Строки для задания:
————
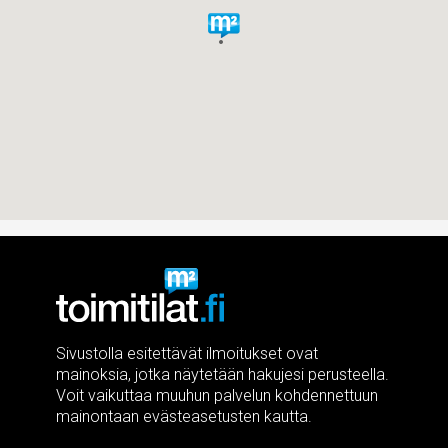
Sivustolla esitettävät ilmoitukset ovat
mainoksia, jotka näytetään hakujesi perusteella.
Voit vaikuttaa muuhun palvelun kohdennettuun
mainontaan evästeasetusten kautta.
————
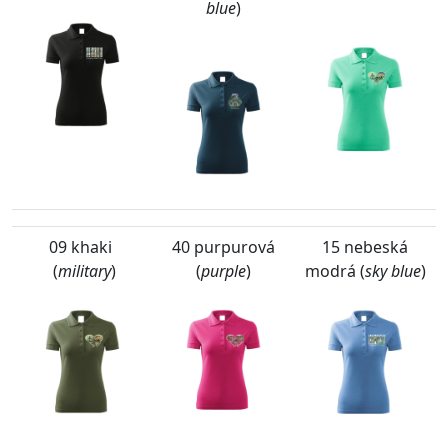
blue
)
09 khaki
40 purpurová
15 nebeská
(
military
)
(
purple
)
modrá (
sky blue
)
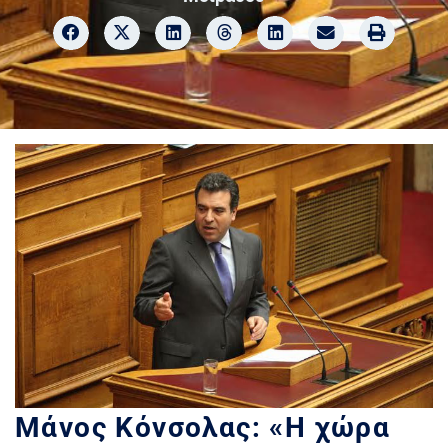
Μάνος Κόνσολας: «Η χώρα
————
Условие задания:
Оформите в виде таблицы Markdown с колонками «Номер» и «Строка» только фрагмент, который начинается строкой, содержащей «Sivustolla esitettävät ilmoitukset ovat», и заканчивается строкой, содержащей «mainontaan evästeasetusten kautta.», включая обе эти строки. Пустые строки в таблицу не включайте.

Решение ниже:
| Номер | Строка |
|---|---|
| 1 | Sivustolla esitettävät ilmoitukset ovat |
| 2 | mainoksia, jotka näytetään hakujesi perusteella. |
| 3 | Voit vaikuttaa muuhun palvelun kohdennettuun |
| 4 | mainontaan evästeasetusten kautta. |